I just want to preface this post with saying that this whole post is just my experience and will give you no practical advice or opinions.
4 Years Ago I Could Not Assert 2 + 2 = 4
Four years ago when I was 20 years old I was given my first software development job. Not only was this my first big job but it was at a fortune 500 company where I was surrounded by experts so I never felt like I really knew anything in comparison. Luckily for me these experts were amazing mentors and I owe most of what I know to these people, BUT this didn't stop me from always feeling like I didn't know enough. I remember the first time one of the senior devs paired with me and showed me his tests It felt like this already massive amount of knowledge I was lacking tripled in size. I had a lot of questions
- Why write tests? They seem like they take a long time.
- How do you know what to test?
- What in god's name is a mock or a stub?
- Why would I need to mock something, doesn't that defeat the purpose of a test?
- What is the difference between unit, behavior, and integration tests?
- What is black/white box testing?
- Now I'm testing a react component, is it inappropriate to simulate a click event in a unit test?
- I'm scared I will spend all this time writing tests that no one will run except me, should I still write them?
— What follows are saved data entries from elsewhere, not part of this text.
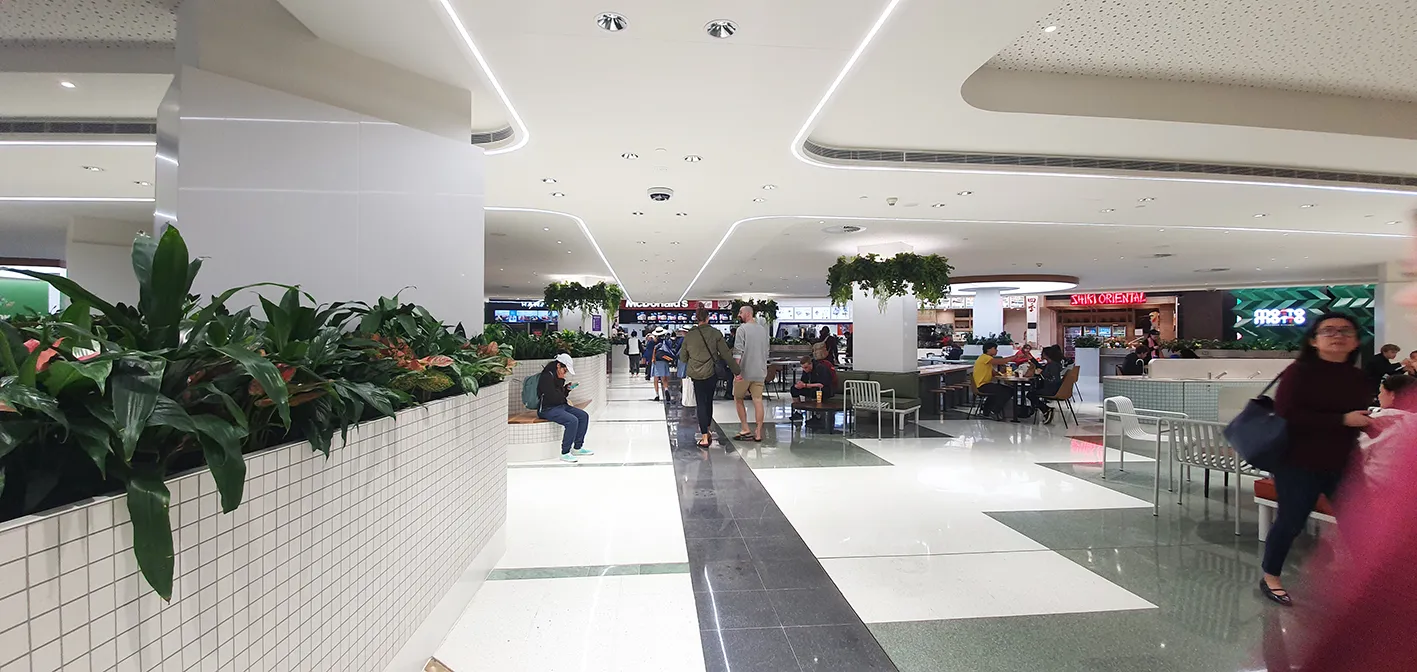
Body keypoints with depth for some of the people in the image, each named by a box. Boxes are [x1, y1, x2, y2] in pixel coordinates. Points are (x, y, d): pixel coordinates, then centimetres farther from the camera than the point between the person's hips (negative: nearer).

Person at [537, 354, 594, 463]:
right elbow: (553, 397, -22)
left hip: (561, 406, 10)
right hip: (547, 409, -10)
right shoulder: (547, 377, -17)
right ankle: (565, 453, -21)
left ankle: (577, 447, 10)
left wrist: (567, 388, 4)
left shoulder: (558, 377, 13)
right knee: (572, 420, -29)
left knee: (584, 416, 2)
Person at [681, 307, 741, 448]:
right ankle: (707, 431, 26)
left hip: (695, 374, 1)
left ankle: (704, 437, -2)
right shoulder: (715, 333, -6)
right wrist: (737, 371, 4)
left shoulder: (689, 335, 0)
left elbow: (683, 358, 7)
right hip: (711, 372, -1)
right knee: (708, 401, 15)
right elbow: (726, 354, -3)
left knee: (701, 403, 5)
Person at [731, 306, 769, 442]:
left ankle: (745, 429, 8)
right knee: (758, 401, 4)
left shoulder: (742, 329, -9)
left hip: (745, 371, -5)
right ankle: (758, 433, 5)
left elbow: (738, 351, -18)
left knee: (738, 399, 11)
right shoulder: (763, 329, 11)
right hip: (760, 372, 5)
This list could go on forever really. The idea of writing tests seemed so foreign, I mean I was still learning how to write code, I didn't have time to learn this nuance that is testing.
3 Years Ago I Avoided Tests Like the Plague
Having spent many hours of many days trying to learn how to write tests I concluded that testing was not for me and that it slowed down the software development process too much to be valuable. My team didn't have any hard requirements like the code must have 70% test coverage or anything silly like that so it was fairly easy to avoid. Although I was happy avoiding testing I couldn't help but feel that every time QA would find a bug that maybe I could have avoided that bug if I had written tests. It was worse when something I knew to be working before would get a bug filed a couple months down the road saying it no longer worked. It felt like I would write a feature and break 2 others, and I wouldn't know it until QA or a user would tell me about it. Having broken many things I really started to fear making changes. Not feeling confident in my code was and is the worst feeling in software I have had.
2 Years Ago I Wrote Tests But They Sucked
I had come a long way in my journey to learn how to test. Let me try and rephrase that... I had come a long way in my journey to write tests that were fragile. I was no longer scared to write tests, especially unit tests. I knew how mocks worked and I would mock anything in the world if it meant I could isolate my test in it's own little tiny sandbox. My solution was to unit test everything in order to conquer my fear of making changes. This led to me wasting a lot of time refactoring tests over and over because an implementation would change and all of a sudden I had to change 6 test files because they relied on that implementation. My productivity was at an all time low, even though I was writing more tests and having less bugs, but there had to be a better way.
1 Year Ago I Stopped Having Hard Opinions And My Life Was Blissful
I had given up on the idea that everything needed to be unit tested. In fact my opinions were quite the opposite, and instead I looked for the right test for the job. There was no need to unit test a controller that relied on 8 other classes to be injected in the constructor, this would only lead to a fragile test, instead this would be better suited for an integration test. I was beginning to instinctively understand what kind of tests would be most appropriate.
0 Years Ago (Today π)
I teach other developers how to test, and I feel extremely confident in the tests that I write. My tests rarely break for the wrong reasons, and I spend more time developing than worrying about how I'm going to test this feature. My biggest problem is implementing build systems that make sure tests pass before code is merged.
I wrote this article because I want junior developers to know that your not alone if you find testing difficult for a long time. Software development is hard and anyone that says otherwise is either a genius or naive (most likely the latter.) It doesn't help that everyone has their own opinions when it comes to testing and it seems that every article you read contradicts the last article. Just know that your not alone if you feel this way, and you will one day conquer those tests and feel proud!
Maybe one day I'll write about my own opinions when it comes to testing.
Top comments (1)
Love this sentiment, I feel like it's too easy to forget that testing is all about increasing confidence in your code. Tests that don't do this are worse than no tests since they increase brittleness without providing value. It seems to me like tutorials on unit tests tend to mock/stub too readily, tutorials on integration tests are few and far between, integration tests are difficult to write and maintain, and integration testing tools (at least for JS) are generally still pretty fragmented and immature.
In short, I totally agree that it's very difficult especially for junior devs to learn how to test properly and to discover the value of testing β thanks for writing this post, looking forward to reading more of your thoughts on it!